_DESCRIPTION OF THE TASK_
Please repeat the records word for word, beginning at the line that contains "Format: picture, lens" and stopping after the line that contains "0.211108, 0.574632, 0.505808]]". Leave the pictures out of your answer.

_DATA FOR PROCESSING_
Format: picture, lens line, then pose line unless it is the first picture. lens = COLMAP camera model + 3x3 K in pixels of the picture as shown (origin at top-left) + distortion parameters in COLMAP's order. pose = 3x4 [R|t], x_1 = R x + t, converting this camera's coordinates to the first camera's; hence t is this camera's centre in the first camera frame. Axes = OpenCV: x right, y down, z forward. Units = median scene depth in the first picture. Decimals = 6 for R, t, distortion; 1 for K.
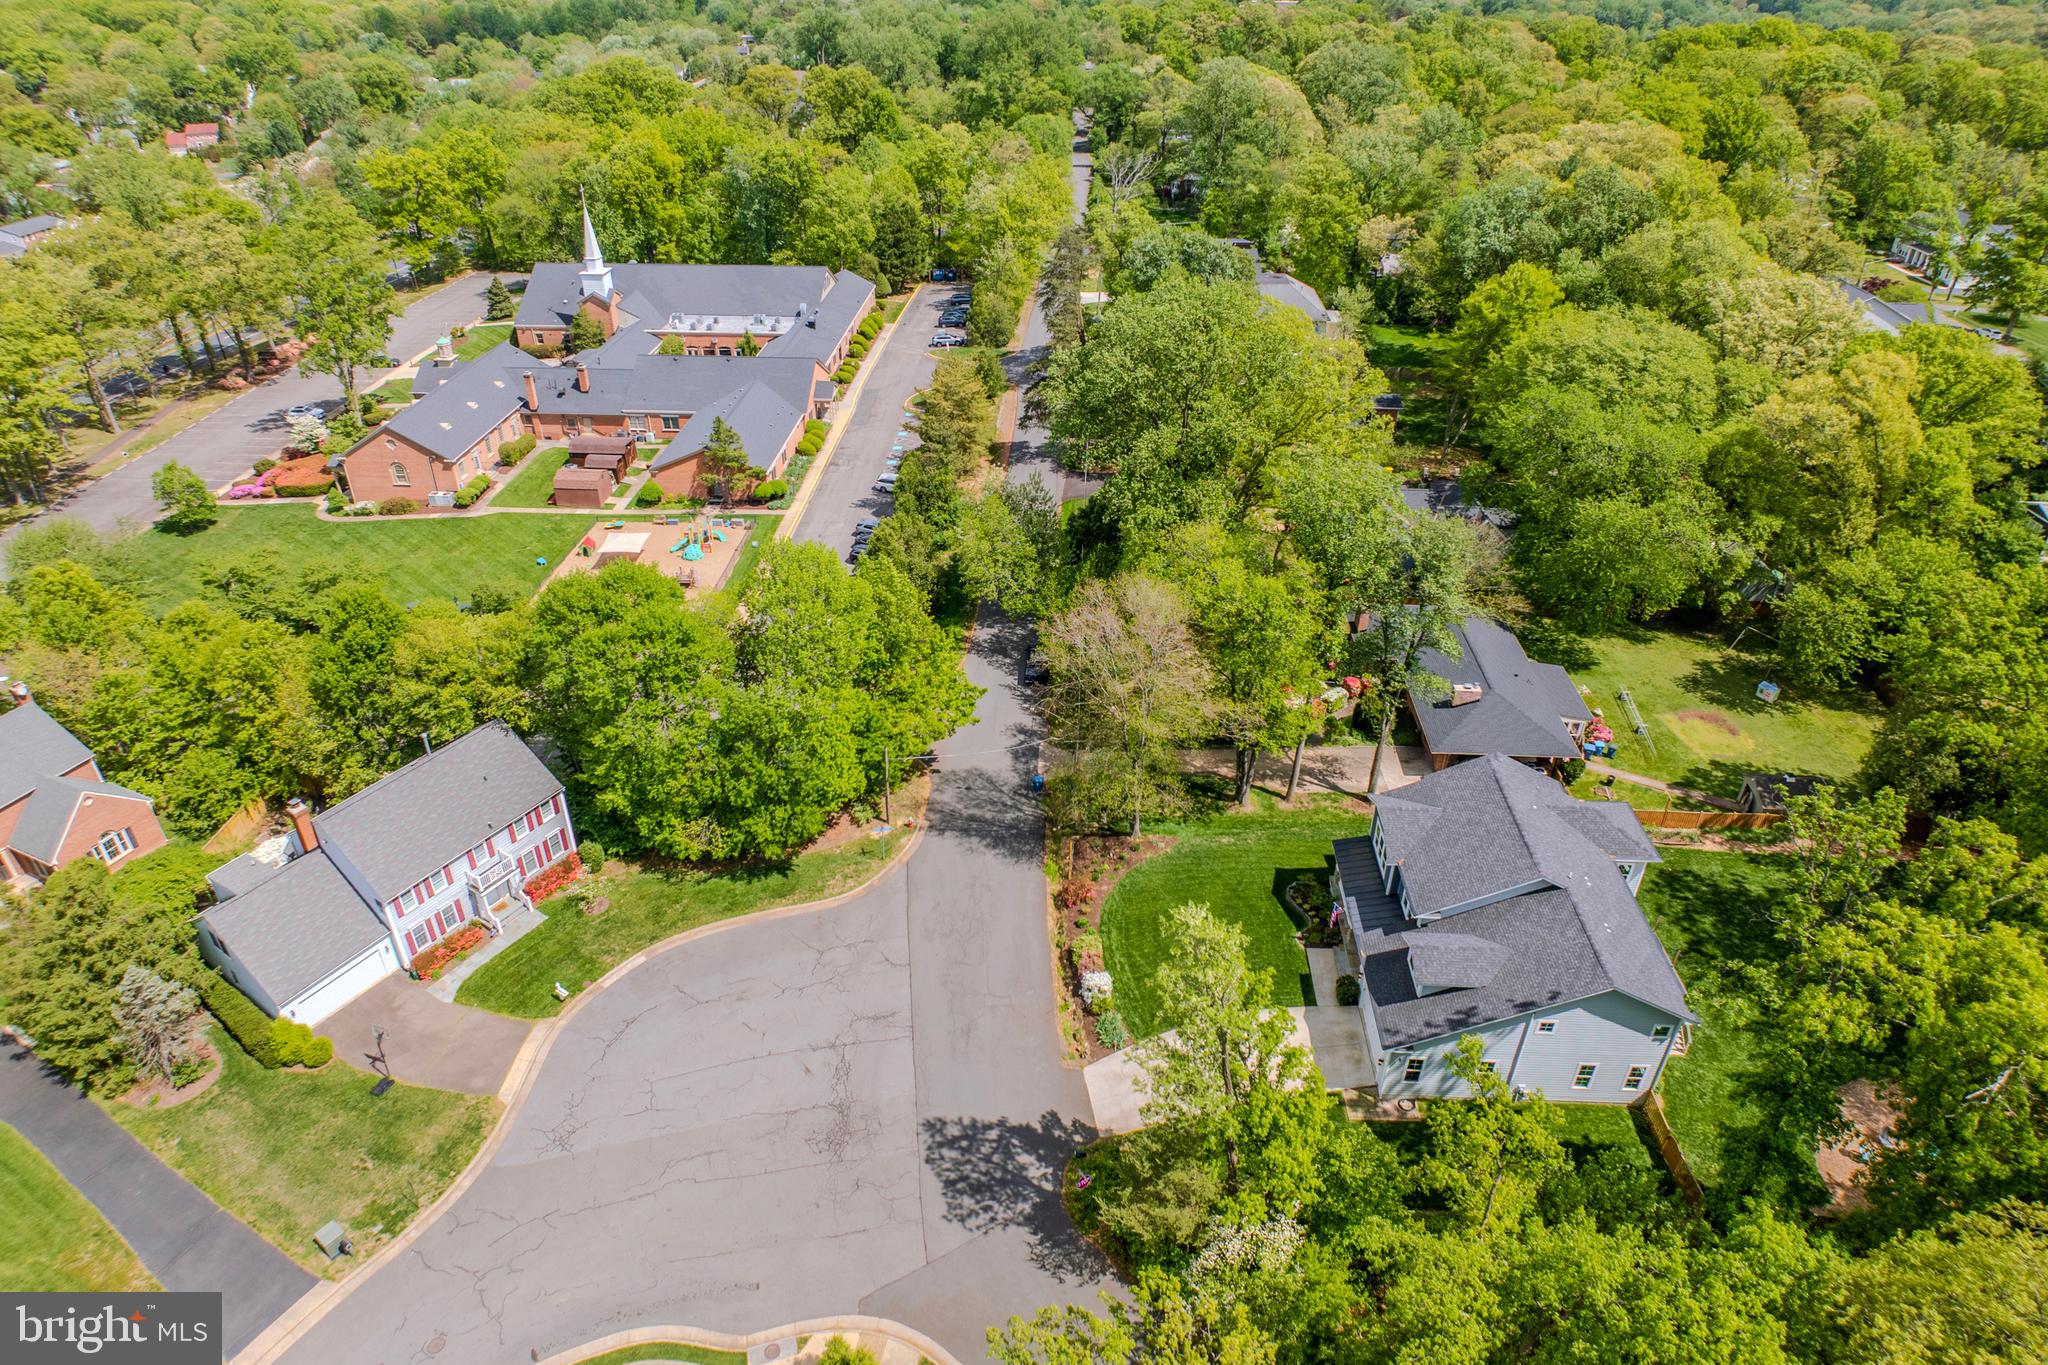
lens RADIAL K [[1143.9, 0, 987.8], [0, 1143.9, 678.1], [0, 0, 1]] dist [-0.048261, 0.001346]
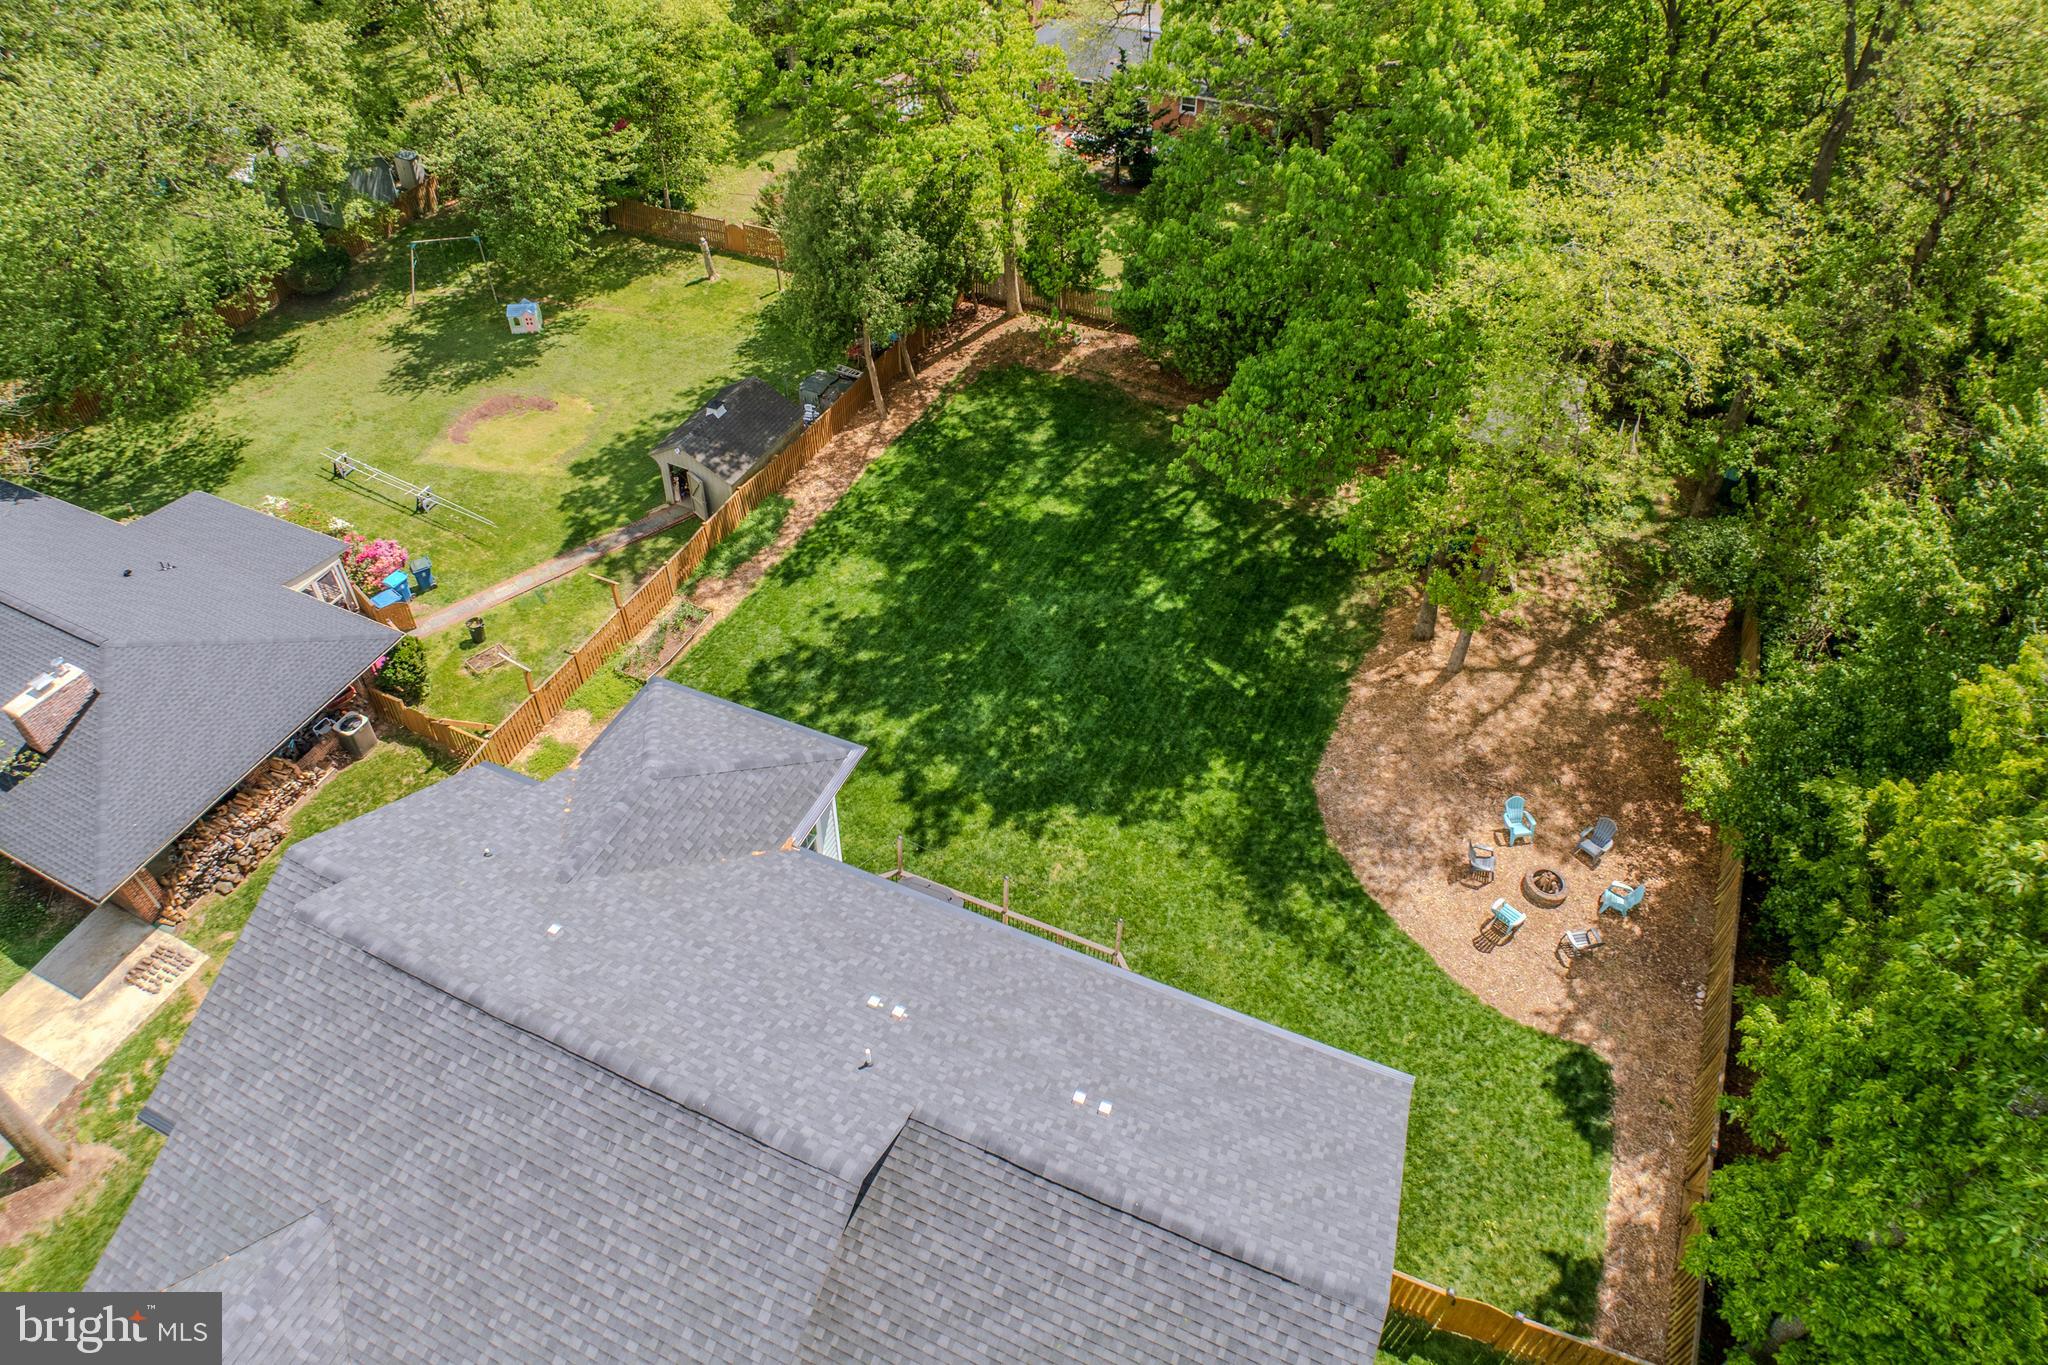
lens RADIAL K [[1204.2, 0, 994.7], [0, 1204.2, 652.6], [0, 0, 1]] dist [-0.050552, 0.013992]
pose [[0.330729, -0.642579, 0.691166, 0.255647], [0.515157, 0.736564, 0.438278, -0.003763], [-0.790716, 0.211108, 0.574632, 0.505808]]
* * *
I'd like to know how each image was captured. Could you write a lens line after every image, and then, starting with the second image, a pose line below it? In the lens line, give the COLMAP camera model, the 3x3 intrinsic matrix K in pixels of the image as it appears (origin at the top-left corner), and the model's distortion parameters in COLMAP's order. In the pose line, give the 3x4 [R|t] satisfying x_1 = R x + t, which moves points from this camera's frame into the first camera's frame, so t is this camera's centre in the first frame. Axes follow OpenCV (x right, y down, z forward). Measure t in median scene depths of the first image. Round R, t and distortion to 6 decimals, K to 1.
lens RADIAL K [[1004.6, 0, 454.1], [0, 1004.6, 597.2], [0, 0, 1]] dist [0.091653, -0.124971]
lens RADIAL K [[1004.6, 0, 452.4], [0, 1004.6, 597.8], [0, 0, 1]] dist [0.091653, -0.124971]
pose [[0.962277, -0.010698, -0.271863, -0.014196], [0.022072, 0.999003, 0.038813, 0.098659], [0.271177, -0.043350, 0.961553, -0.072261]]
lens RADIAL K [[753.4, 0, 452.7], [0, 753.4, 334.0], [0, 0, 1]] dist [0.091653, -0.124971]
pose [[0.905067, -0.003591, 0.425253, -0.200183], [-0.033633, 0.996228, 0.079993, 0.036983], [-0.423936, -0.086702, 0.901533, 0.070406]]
* * *
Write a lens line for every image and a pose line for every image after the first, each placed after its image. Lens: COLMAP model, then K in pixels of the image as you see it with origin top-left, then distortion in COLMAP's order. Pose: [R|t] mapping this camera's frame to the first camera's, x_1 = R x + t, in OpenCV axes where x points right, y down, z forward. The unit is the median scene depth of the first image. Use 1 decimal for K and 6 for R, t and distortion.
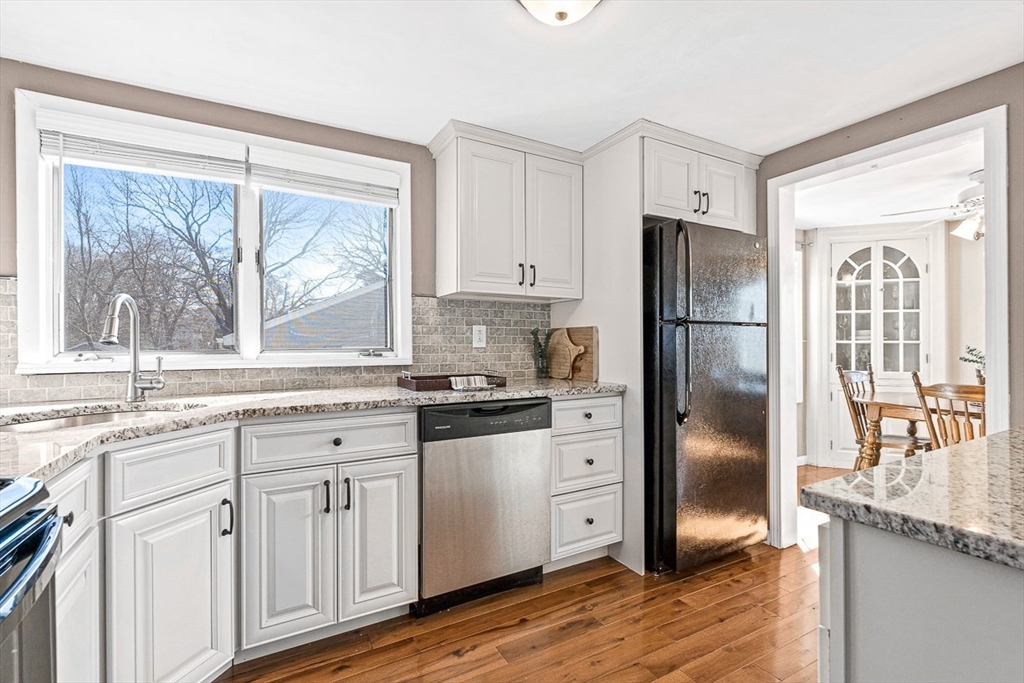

_FINAL ANSWER_
Format: picture, lens line, then pose line unless it is the first picture. lens = COLMAP camera model + 3x3 K in pixels of the picture as shown (origin at top-left) + distortion parameters in COLMAP's order. pose = 3x4 [R|t], x_1 = R x + t, converting this camera's coordinates to the first camera's; hence t is this camera's centre in the first camera frame. Axes = OpenCV: x right, y down, z forward. Units = median scene depth in the first picture. Decimals = 6 for R, t, distortion; 1 for K.
lens RADIAL K [[1143.9, 0, 987.8], [0, 1143.9, 678.1], [0, 0, 1]] dist [-0.048261, 0.001346]
lens RADIAL K [[1204.2, 0, 994.7], [0, 1204.2, 652.6], [0, 0, 1]] dist [-0.050552, 0.013992]
pose [[0.330729, -0.642579, 0.691166, 0.255647], [0.515157, 0.736564, 0.438278, -0.003763], [-0.790716, 0.211108, 0.574632, 0.505808]]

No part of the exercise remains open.